Такая же «недосказанность», активизирующая читательскую мысль, присутствует у Чехова и в смысловой направленности произведения. Характерным приемом писателя является постановка идеи, не разрешенной и не разрешимой в рамках одного рассказа (например, — «почему я беден?»). При этом Чехов, отказываясь от однозначных решений, подводил тем самым читателя к сложным раздумьям о жизни.
Интеллигенция была социальной группой, наиболее близкой писателю. Представители различных ее кругов, их интересы, проблемы, психология — эти темы составляли содержание большинства его произведений. При этом ни один из писателей того времени не уделял такого внимания проблеме интеллигентности в самом широком, культурологическом смысле. Порицая современных ему интеллигентов за «вялость души» и «неустойчивость» в мыслях, Чехов определяет свой эталон интеллигентности: прежде всего, уважение к человеческой личности как таковой, поэтому настоящие интеллигенты «снисходительны, мягки, вежливы и уступчивы… Они не бунтуют из-за пропавшего молотка или резинки. Они прощают и шум и холод, и пережаренное мясо и остроты… Они не суетны. Их не занимают такие фальшивые бриллианты, как знакомство со знаменитостями… Они воспитывают в себе эстетику. Они не могут уснуть в одежде, видеть на стене щели с клопами, дышать дрянным воздухом, шагать по оплеванному полу…».[517]
Показательно, что чеховское понимание в главных чертах адекватно современной трактовке этого понятия. В одном из наиболее фундаментальных последних исследований по истории отечественной культуры интеллигентность определяется двумя признаками: «самоответственность (то есть нравственная проверка всех своих поступков и чувство ответственности за поступки других людей, особенно близких) и самоограничение. Самоограничение — один из важнейших атрибутов интеллигента. Не брать ничего лишнего. Ограничивать себя в еде, удовольствиях, вещах… Занимать как можно меньше места и в переносном, и в прямом смысле (не стоять в проходе, мешая входу-выходу, в метро или в автобусе и не занимать, беседуя с приятелем, полтротуара)».[518]

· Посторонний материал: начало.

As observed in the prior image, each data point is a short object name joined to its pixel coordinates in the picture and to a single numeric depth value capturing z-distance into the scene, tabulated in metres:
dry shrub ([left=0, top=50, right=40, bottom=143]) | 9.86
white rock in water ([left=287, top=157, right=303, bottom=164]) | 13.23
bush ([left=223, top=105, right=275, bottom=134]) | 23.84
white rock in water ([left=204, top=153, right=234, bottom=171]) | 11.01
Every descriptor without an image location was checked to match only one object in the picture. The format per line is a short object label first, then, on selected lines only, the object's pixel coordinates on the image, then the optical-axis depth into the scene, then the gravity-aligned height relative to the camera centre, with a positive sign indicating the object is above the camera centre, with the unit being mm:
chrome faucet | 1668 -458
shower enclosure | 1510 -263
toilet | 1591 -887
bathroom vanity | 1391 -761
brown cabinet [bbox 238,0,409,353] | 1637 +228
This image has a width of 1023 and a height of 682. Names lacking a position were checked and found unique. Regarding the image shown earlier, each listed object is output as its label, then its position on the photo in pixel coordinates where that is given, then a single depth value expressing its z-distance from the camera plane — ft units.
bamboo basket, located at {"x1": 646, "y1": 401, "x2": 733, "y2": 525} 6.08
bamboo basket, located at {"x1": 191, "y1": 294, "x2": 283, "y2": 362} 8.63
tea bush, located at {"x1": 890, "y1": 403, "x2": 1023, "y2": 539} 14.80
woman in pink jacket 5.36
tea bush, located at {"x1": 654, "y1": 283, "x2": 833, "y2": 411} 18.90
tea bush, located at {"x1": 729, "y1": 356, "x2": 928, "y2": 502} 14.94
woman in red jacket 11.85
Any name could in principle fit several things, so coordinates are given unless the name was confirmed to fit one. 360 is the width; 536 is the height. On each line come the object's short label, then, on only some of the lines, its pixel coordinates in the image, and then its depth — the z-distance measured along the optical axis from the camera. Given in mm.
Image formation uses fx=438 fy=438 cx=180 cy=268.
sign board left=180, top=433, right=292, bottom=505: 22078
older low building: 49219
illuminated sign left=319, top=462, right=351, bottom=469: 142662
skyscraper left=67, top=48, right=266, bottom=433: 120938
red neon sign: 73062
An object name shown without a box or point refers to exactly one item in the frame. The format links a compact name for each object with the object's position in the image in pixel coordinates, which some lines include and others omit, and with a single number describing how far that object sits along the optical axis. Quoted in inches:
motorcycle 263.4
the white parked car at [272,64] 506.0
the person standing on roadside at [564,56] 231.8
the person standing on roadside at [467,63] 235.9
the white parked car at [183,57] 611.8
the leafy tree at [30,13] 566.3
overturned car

Антитезой интеллигентности было и остается мещанство (опять — в обобщенном значении). Если для интеллигента характерно преобладание духовных интересов над материальными, то мещанская психология отличается не только стяжательскими инстинктами, но и отсутствием всякого самоограничения — «одеяло» тянется не только «на», но и «под» себя. Столь же типично для мещанства стремление уйти от любой моральной ответственности.